Van Gölü’nde çekilme ve çevresel endişeler hakkında bilgi alın, ekosistem üzerindeki etkileri ve korunma çabalarını keşfedin.
İklim değişikliğinin olumsuz etkileriyle birlikte, kuraklık nedeniyle Van Gölü’nde yaşanan dramatik gerileme, bölge ekosistemini ve yerel halkı derinden etkiliyor. Alan kaybı, gölün toplam yüzölçümünü ciddi şekilde azaltarak, yaklaşık 3.712 kilometrekarelik devasa sahanın küçülmesine neden olmaktadır. Bu alan, hem Türkiye’nin en büyük gölü hem de dünya genelinde önemli sodalı göller arasında yer almasıyla büyük bir öneme sahiptir.
Gölün çekilmesiyle birlikte, bölgeye özgü turizm faaliyetleri ve yerel yaşam biçimleri köklü değişimlere uğramakta. özellikle dalış turizmi için büyük ilgi gören gölde, yaşanan yüzeysel gerileme, ziyaretçiler ve balıkçılar için yeni zorluklar ortaya çıkarmaktadır. Günümüz şartlarında, göl üzerindeki su seviyesinin düşüşü, doğal yaşam alanlarının daralmasına ve ekosistemin bozulmasına neden olmaktadır.
Van Gölü’nün çekilme süreci, bölgede yaşayan yaklaşık 3 bin nüfuslu Gölağzı Mahallesi ile 2 bin nüfuslu Kasımbağı Mahallesi arasındaki mesafeyi dramatik biçimde değiştirdi. Eskiden yaklaşık 4 kilometrelik kara yolu ve göl üzerinden tekne ulaşımıyla birbirlerine bağlı olan bu iki mahalle, günümüzde sadece 1 kilometrelik yaya mesafesine indirgenmiş durumda.
Bu değişiklik, bölge halkının günlük yaşamını köklü biçimde etkiledi. İnsanlar artık kolayca yaya olarak birbirlerini ziyaret edebiliyor, ulaşımda kolaylık sağlanıyor. Ayrıca, göl üzerindeki çekilmenin boyutları, bölgeyi havadan alınan dron görüntüleriyle detaylı şekilde belge altına alınmaktadır.
Gölağzı Mahallesi Muhtarı Yücel Çalışır, bölgedeki değişimi ve göldeki çekilmeyi yakından takip eden bir isim. Çalışır, yaptığı açıklamada, “30 yıl önce balıkçılık faaliyetleriyle uğraşırken, şimdi ise gölün çekilmesi nedeniyle balıkçılık yapamaz hale geldik. Ayrıca, yaklaşık 5 yıl öncesine kadar flamingoların konaklama alanı olan bu bölge, artık büyük ölçüde kurudu ve doğal yaşam alanlarımız daraldı” ifadelerini kullandı.
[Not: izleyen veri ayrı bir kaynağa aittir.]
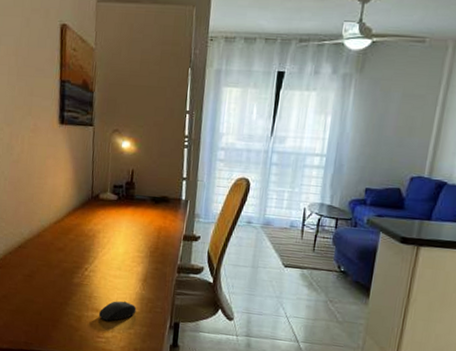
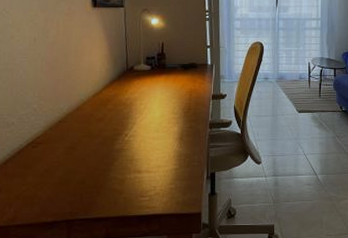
mouse: present [98,301,137,321] -> none [140,160,176,180]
Çalışır, “Göl çekilmesiyle birlikte, Kasımbağı Mahallesi ile sınırlarımız birleşti ve bölge halkı olarak yeni yaşam biçimlerine uyum sağlamak zorunda kaldık. Artık yürüyerek karşılıklı ziyaretler yapabiliyoruz, bu da bizi hem sevindiriyor hem de göldeki dramatik gerilemenin bizleri ne kadar endişelendirdiğini gösteriyor” dedi.
Gölün ekolojik dengesindeki bozulma, bölgedeki doğal yaşam ve yerel halkın yaşam kalitesi üzerinde ciddi etkiler yaratmaya devam ediyor. Bu durum, bölgenin sürdürülebilirliği ve geleceği açısından da önemli bir uyarı niteliğinde.